There are two main limitations. The first is that in 25% of cases the stage was unknown. Secondary analyzes of these cases were carried out, and it was observed that the mean age and mean survival were slightly higher among those not staged (p < 0.001 and P = 0.027, respectively). It may indicate that if it had any influence on the results, it would be discreet.
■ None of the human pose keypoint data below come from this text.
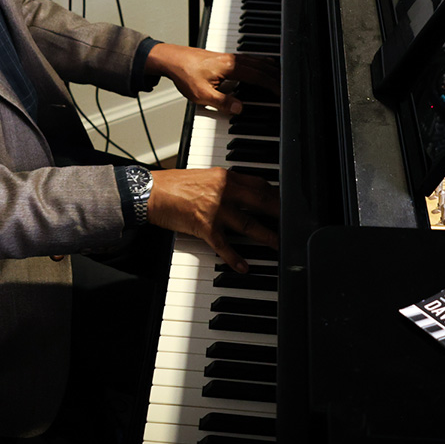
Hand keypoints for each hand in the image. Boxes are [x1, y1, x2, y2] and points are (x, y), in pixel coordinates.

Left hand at [145, 43, 278, 114]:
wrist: (171, 59)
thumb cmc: (184, 74)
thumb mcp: (201, 94)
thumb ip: (222, 102)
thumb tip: (240, 109)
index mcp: (229, 67)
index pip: (258, 76)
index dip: (272, 85)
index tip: (282, 94)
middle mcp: (232, 59)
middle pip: (262, 67)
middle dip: (276, 77)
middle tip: (288, 88)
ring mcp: (229, 57)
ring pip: (257, 61)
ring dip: (270, 69)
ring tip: (282, 78)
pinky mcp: (225, 58)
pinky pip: (249, 60)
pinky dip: (261, 64)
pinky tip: (263, 66)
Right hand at [147, 167, 278, 271]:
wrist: (151, 193)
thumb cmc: (174, 185)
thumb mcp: (204, 177)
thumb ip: (225, 183)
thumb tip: (244, 192)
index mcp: (225, 176)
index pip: (259, 184)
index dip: (275, 194)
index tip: (284, 203)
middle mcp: (224, 190)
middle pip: (261, 202)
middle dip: (280, 213)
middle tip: (293, 223)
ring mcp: (216, 209)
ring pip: (249, 224)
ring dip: (267, 237)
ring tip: (279, 245)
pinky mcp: (205, 227)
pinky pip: (225, 246)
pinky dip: (236, 258)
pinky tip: (245, 267)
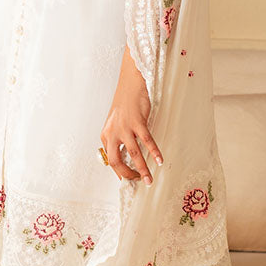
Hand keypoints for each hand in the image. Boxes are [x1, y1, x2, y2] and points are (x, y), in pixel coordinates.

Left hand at [100, 45, 162, 184]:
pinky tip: (160, 160)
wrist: (130, 83)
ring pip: (133, 154)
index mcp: (105, 135)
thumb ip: (118, 139)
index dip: (120, 173)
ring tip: (150, 178)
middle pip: (117, 161)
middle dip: (128, 175)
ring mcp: (124, 127)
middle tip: (139, 182)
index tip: (130, 181)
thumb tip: (125, 157)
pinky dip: (154, 152)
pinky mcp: (136, 121)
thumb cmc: (125, 104)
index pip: (110, 160)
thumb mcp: (116, 123)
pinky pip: (146, 141)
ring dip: (142, 168)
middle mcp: (112, 133)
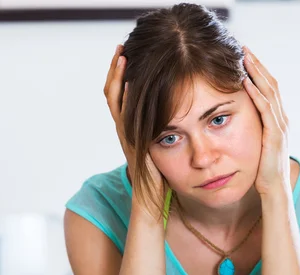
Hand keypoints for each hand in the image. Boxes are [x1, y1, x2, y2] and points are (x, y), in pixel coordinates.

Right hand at [103, 45, 163, 213]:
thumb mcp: (166, 150)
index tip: (133, 55)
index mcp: (134, 127)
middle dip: (118, 68)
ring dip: (117, 75)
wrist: (152, 202)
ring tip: (122, 54)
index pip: (125, 95)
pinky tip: (127, 78)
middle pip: (115, 91)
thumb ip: (167, 133)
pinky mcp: (128, 140)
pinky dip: (121, 95)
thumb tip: (185, 118)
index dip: (125, 75)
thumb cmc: (163, 181)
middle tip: (123, 47)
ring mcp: (124, 133)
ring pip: (114, 98)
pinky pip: (121, 113)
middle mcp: (126, 127)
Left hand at [242, 47, 290, 196]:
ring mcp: (280, 126)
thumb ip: (253, 132)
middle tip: (244, 48)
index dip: (258, 72)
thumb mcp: (256, 146)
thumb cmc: (263, 171)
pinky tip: (244, 81)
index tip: (245, 57)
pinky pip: (264, 108)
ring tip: (244, 57)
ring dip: (256, 73)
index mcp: (277, 120)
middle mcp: (281, 119)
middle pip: (271, 84)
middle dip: (257, 65)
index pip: (269, 89)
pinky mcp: (274, 134)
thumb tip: (237, 122)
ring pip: (269, 91)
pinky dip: (255, 93)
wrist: (274, 190)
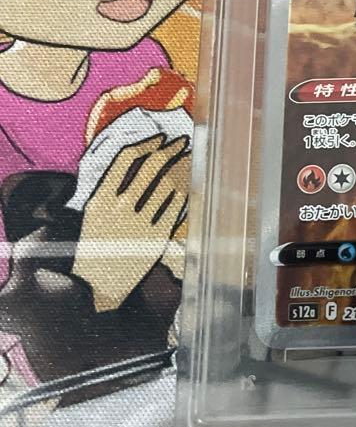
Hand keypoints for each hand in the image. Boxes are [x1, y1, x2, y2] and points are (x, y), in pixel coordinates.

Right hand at [72, 134, 190, 311]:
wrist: (97, 287)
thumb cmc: (96, 246)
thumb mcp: (94, 215)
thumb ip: (112, 190)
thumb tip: (141, 161)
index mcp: (99, 200)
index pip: (125, 158)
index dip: (146, 144)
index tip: (160, 138)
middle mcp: (119, 209)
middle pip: (152, 166)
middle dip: (171, 149)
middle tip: (182, 142)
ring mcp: (139, 223)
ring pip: (169, 184)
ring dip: (183, 166)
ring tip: (190, 159)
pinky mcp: (156, 238)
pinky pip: (177, 206)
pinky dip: (186, 191)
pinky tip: (190, 184)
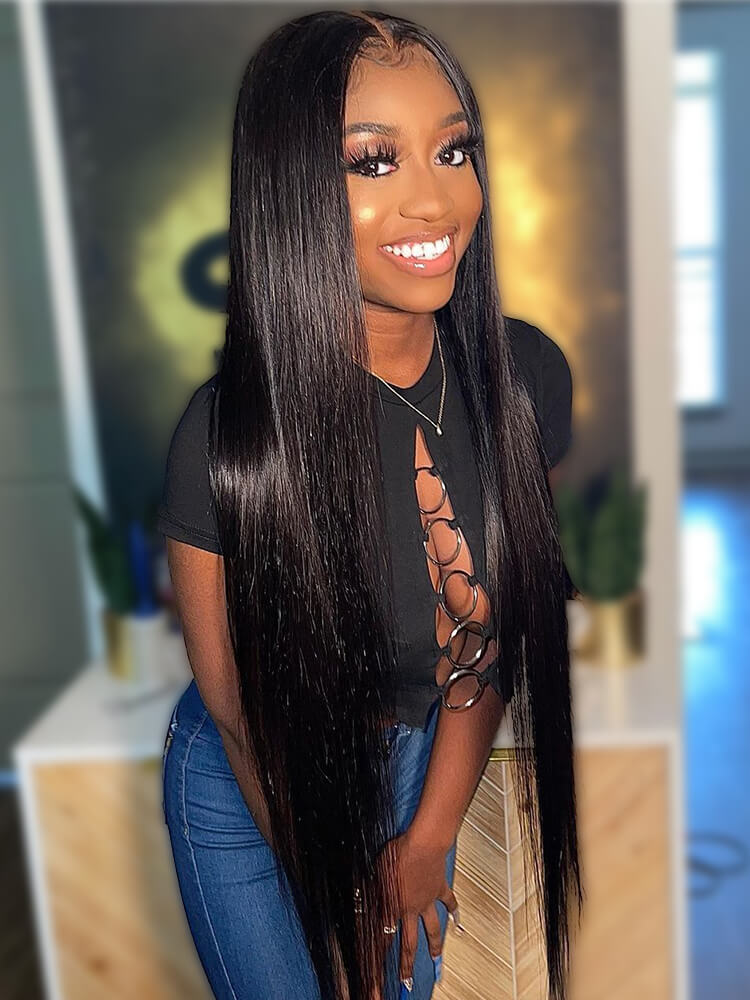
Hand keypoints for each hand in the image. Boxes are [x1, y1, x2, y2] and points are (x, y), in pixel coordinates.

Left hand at [379, 824, 458, 986]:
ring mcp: (427, 901)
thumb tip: (362, 897)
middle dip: (407, 964)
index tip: (378, 976)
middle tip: (407, 980)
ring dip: (434, 944)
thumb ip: (371, 888)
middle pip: (409, 942)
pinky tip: (458, 920)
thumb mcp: (376, 872)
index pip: (384, 938)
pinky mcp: (439, 889)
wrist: (423, 845)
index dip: (379, 958)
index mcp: (392, 907)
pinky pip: (448, 902)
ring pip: (431, 929)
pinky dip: (454, 911)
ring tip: (437, 957)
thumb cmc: (397, 854)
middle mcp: (410, 909)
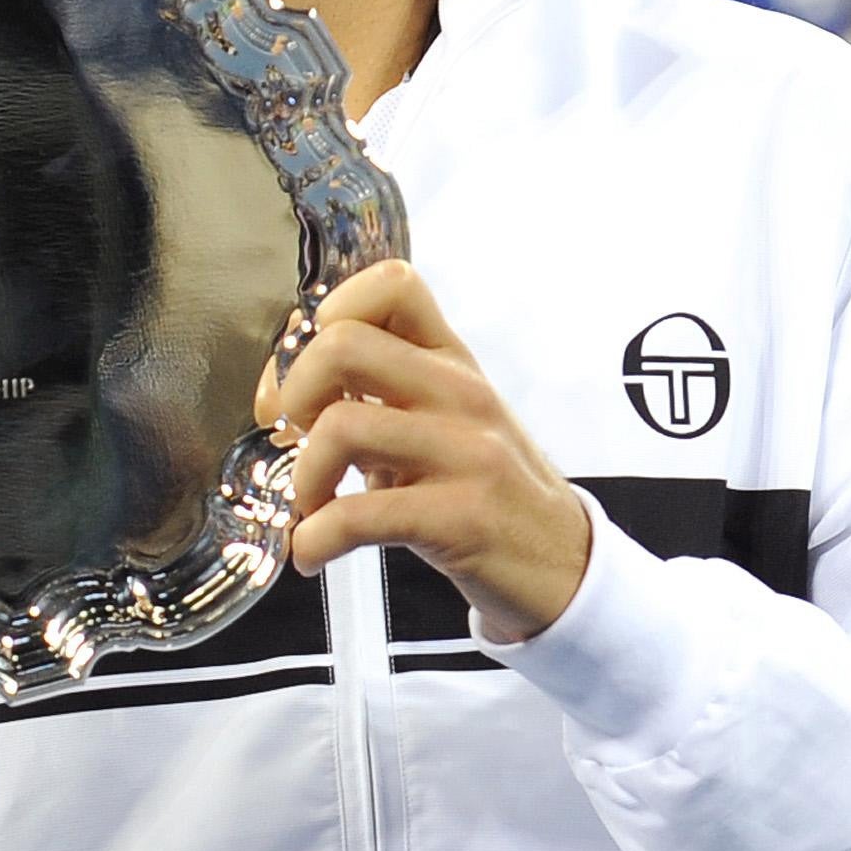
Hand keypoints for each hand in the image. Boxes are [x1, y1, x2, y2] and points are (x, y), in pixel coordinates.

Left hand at [258, 261, 591, 638]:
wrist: (563, 565)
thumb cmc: (492, 493)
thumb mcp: (448, 424)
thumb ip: (383, 396)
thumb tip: (287, 389)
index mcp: (454, 363)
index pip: (391, 285)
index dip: (328, 316)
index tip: (309, 371)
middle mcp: (462, 395)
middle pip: (343, 345)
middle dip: (294, 392)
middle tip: (298, 436)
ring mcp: (467, 453)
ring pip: (342, 426)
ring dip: (302, 476)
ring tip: (310, 506)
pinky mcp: (460, 517)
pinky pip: (357, 517)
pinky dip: (313, 540)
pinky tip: (312, 553)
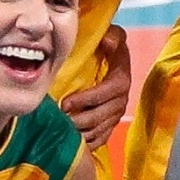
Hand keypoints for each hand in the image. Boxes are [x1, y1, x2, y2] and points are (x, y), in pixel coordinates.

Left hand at [59, 23, 131, 150]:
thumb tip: (107, 41)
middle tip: (58, 120)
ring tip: (61, 132)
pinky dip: (88, 142)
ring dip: (81, 133)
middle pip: (102, 116)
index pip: (107, 93)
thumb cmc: (108, 48)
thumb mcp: (114, 36)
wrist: (114, 61)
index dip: (87, 99)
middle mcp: (121, 99)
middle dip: (79, 120)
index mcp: (121, 79)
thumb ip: (113, 37)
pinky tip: (72, 142)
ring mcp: (116, 114)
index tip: (66, 103)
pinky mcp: (111, 124)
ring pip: (100, 129)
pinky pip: (101, 138)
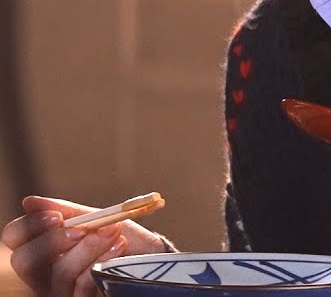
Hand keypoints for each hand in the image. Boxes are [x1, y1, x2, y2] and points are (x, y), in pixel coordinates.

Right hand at [3, 195, 168, 296]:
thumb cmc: (124, 238)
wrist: (156, 259)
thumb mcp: (100, 220)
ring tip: (113, 232)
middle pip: (24, 261)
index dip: (29, 226)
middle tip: (81, 229)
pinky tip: (119, 249)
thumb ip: (68, 212)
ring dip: (89, 247)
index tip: (58, 216)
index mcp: (46, 248)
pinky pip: (82, 284)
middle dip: (53, 242)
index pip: (16, 239)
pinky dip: (102, 261)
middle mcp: (47, 273)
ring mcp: (63, 290)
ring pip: (59, 272)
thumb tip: (30, 202)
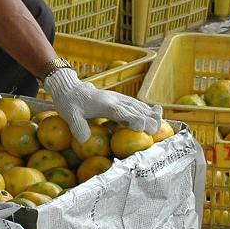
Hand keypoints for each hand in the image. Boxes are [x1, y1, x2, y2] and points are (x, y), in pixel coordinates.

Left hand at [43, 68, 161, 142]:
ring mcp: (117, 98)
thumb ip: (77, 127)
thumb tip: (84, 140)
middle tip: (157, 130)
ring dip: (149, 113)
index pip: (123, 112)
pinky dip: (145, 108)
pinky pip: (134, 103)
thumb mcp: (70, 116)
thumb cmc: (69, 103)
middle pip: (134, 109)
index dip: (133, 119)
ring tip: (161, 121)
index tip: (143, 128)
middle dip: (147, 119)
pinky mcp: (117, 98)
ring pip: (137, 105)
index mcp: (105, 105)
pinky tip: (153, 111)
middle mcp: (114, 100)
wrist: (68, 88)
The second limitation is that in 85% of the cases considered alive, it was impossible to establish the date of censorship. It may have significantly influenced the results of 10yOS and, less significantly, 5yOS an mOS. However, this is a problem inherent in population-based studies. It must be said that death records in São Paulo state are of high quality and that the analysis of the registers of women's economic activities may have mitigated this bias. We consider that given the lack of population-based studies in low and middle-income countries, the data presented is relevant even with its limitation. Its quality should be carefully evaluated compared with data from countries with well-established registration systems.